== Work item ==
Each entry should be returned exactly as written, with no pictures carried over.

━━━ Data for this task ━━━

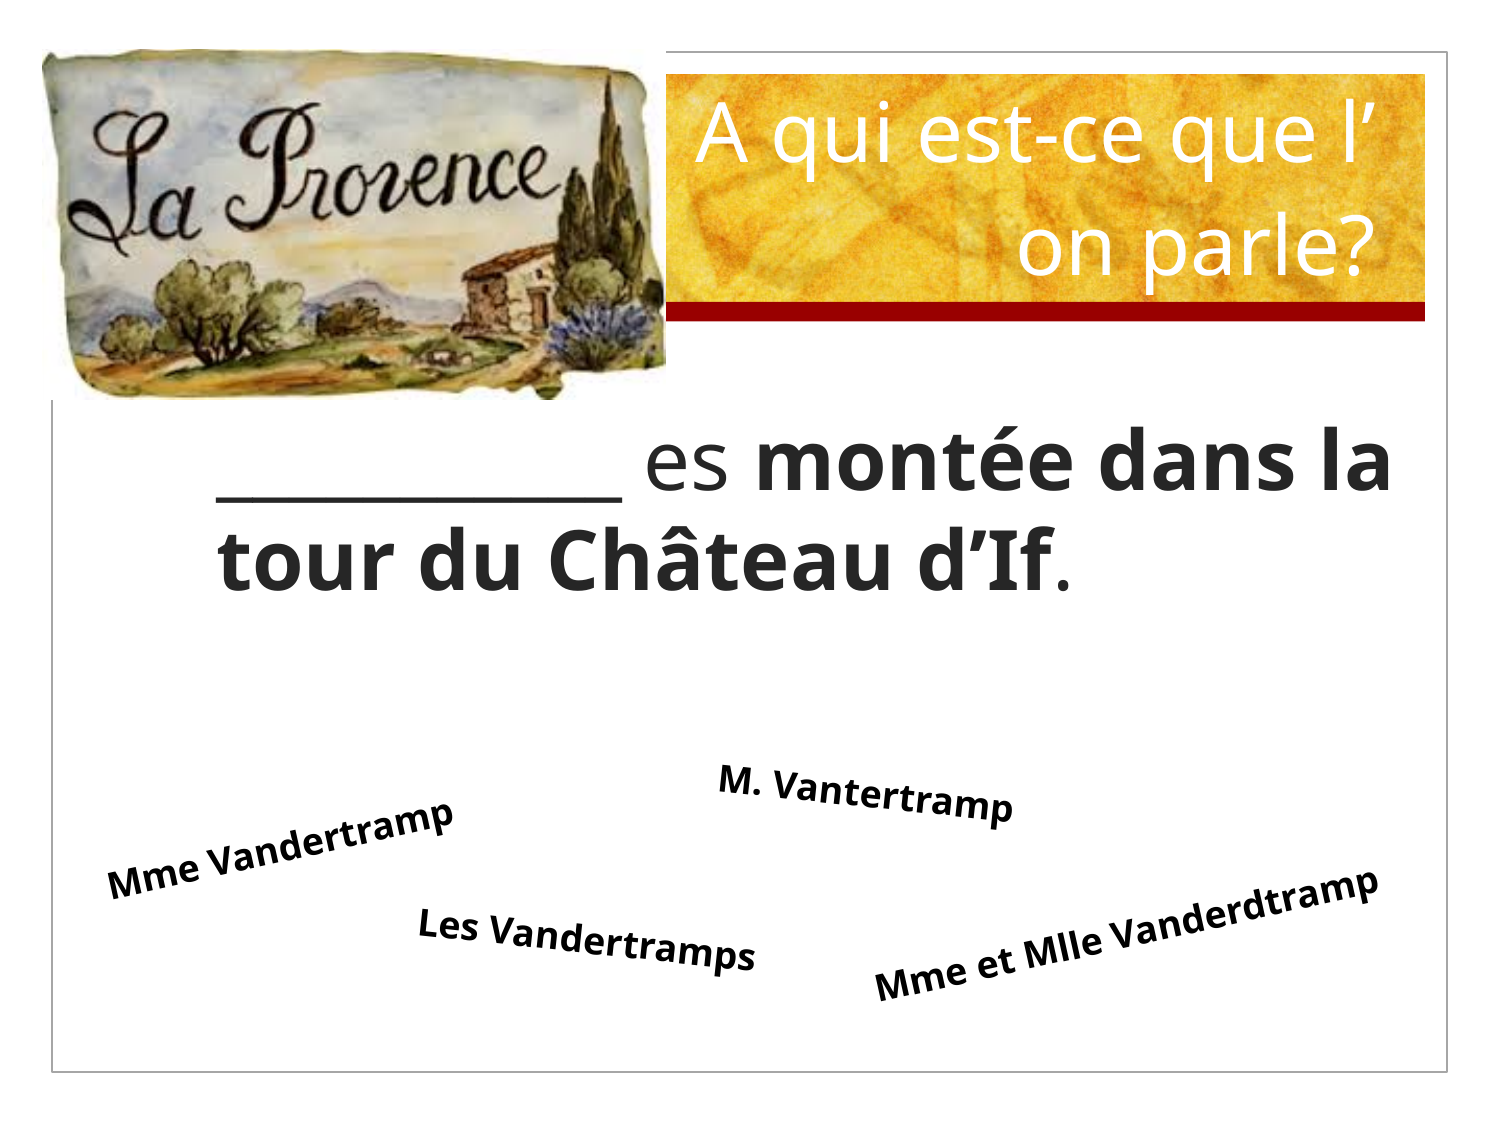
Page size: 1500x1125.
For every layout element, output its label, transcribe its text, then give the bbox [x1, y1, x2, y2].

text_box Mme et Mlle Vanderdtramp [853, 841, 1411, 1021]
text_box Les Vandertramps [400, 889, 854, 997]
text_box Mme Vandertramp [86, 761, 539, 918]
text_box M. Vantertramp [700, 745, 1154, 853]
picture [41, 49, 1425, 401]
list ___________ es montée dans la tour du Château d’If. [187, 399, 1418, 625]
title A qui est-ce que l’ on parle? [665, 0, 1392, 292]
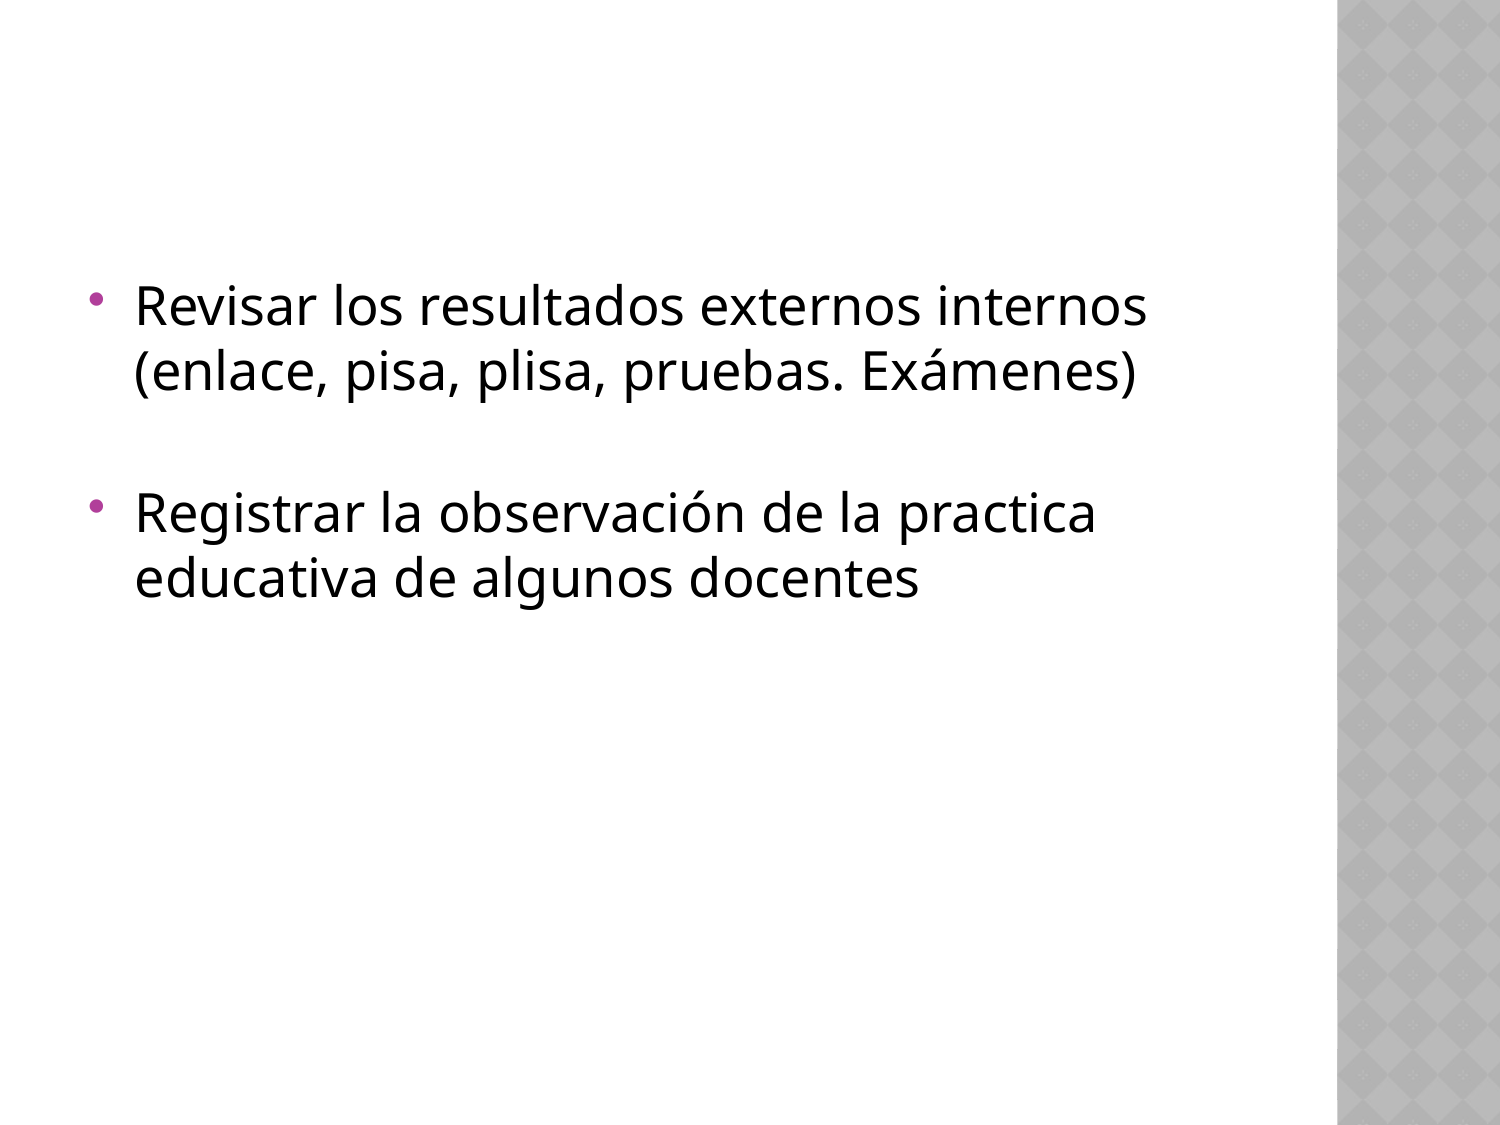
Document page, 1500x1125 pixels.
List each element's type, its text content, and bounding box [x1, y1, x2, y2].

━━━

== Written reply ==
Page size: 1500x1125.
For every layout element, output its label, transcribe its text, then give the bbox [x1, y1, x2, y2].

text_box Mme et Mlle Vanderdtramp [853, 841, 1411, 1021]
text_box Les Vandertramps [400, 889, 854, 997]
text_box Mme Vandertramp [86, 761, 539, 918]
text_box M. Vantertramp [700, 745, 1154, 853]
picture [41, 49, 1425, 401]
list ___________ es montée dans la tour du Château d’If. [187, 399, 1418, 625]
title A qui est-ce que l’ on parle? [665, 0, 1392, 292]
Document page, 1500x1125 pixels.
List each element's type, its text content, and bounding box [x1, y1, x2, y2].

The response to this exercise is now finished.